(REQUIRED WORK): Copy each line below exactly and leave the pictures out.

(DATA):
____

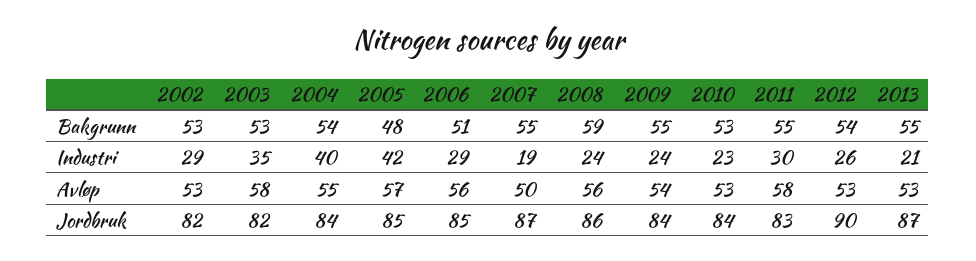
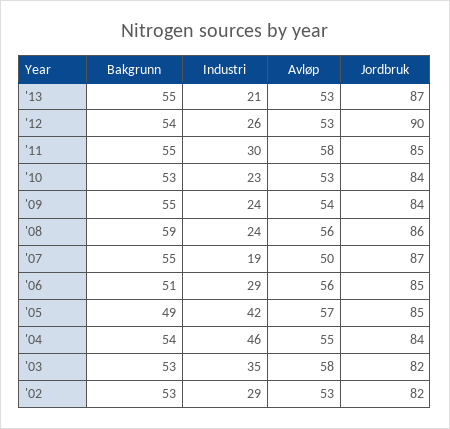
  {
    "2002": {
      "Bakgrunn": 53,
      "Industri": 29,
      "Avløp": 53,
      "Jordbruk": 82
    },
    "2003": {
      "Bakgrunn": 53,
      "Industri": 35,
      "Avløp": 58,
      "Jordbruk": 82
    },
    "2004": {
      "Bakgrunn": 54,
-     "Industri": 40,
+     "Industri": 46,
      "Avløp": 55,
      "Jordbruk": 84
    },
    "2005": {
-     "Bakgrunn": 48,
+     "Bakgrunn": 49,
      "Industri": 42,
      "Avløp": 57,
      "Jordbruk": 85
    },
    "2006": {
      "Bakgrunn": 51,
      "Industri": 29,
      "Avløp": 56,
      "Jordbruk": 85
    },
    "2007": {
      "Bakgrunn": 55,
      "Industri": 19,
      "Avløp": 50,
      "Jordbruk": 87
    },
    "2008": {
      "Bakgrunn": 59,
      "Industri": 24,
      "Avløp": 56,
      "Jordbruk": 86
    },
    "2009": {
      "Bakgrunn": 55,
      "Industri": 24,
      "Avløp": 54,
      "Jordbruk": 84
    },
    "2010": {
      "Bakgrunn": 53,
      "Industri": 23,
      "Avløp": 53,
      "Jordbruk": 84
    },
    "2011": {
      "Bakgrunn": 55,
      "Industri": 30,
      "Avløp": 58,
-     "Jordbruk": 83
+     "Jordbruk": 85
    },
    "2012": {
      "Bakgrunn": 54,
      "Industri": 26,
      "Avløp": 53,
      "Jordbruk": 90
    },
    "2013": {
      "Bakgrunn": 55,
      "Industri": 21,
      "Avløp": 53,
      "Jordbruk": 87
    }
  }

____

(TASK RESULT):
  {
    "2002": {
      "Bakgrunn": 53,
      "Industri": 29,
      "Avløp": 53,
      "Jordbruk": 82
    },
    "2003": {
      "Bakgrunn": 53,
      "Industri": 35,
      "Avløp": 58,
      "Jordbruk": 82
    },
    "2004": {
      "Bakgrunn": 54,
-     "Industri": 40,
+     "Industri": 46,
      "Avløp": 55,
      "Jordbruk": 84
    },
    "2005": {
-     "Bakgrunn": 48,
+     "Bakgrunn": 49,
      "Industri": 42,
      "Avløp": 57,
      "Jordbruk": 85
    },
    "2006": {
      "Bakgrunn": 51,
      "Industri": 29,
      "Avløp": 56,
      "Jordbruk": 85
    },
    "2007": {
      "Bakgrunn": 55,
      "Industri": 19,
      "Avløp": 50,
      "Jordbruk": 87
    },
    "2008": {
      "Bakgrunn": 59,
      "Industri": 24,
      "Avløp": 56,
      "Jordbruk": 86
    },
    "2009": {
      "Bakgrunn": 55,
      "Industri": 24,
      "Avløp": 54,
      "Jordbruk": 84
    },
    "2010": {
      "Bakgrunn": 53,
      "Industri": 23,
      "Avløp": 53,
      "Jordbruk": 84
    },
    "2011": {
      "Bakgrunn": 55,
      "Industri": 30,
      "Avløp": 58,
-     "Jordbruk": 83
+     "Jordbruk": 85
    },
    "2012": {
      "Bakgrunn": 54,
      "Industri": 26,
      "Avløp": 53,
      "Jordbruk": 90
    },
    "2013": {
      "Bakgrunn": 55,
      "Industri": 21,
      "Avløp": 53,
      "Jordbruk": 87
    }
  }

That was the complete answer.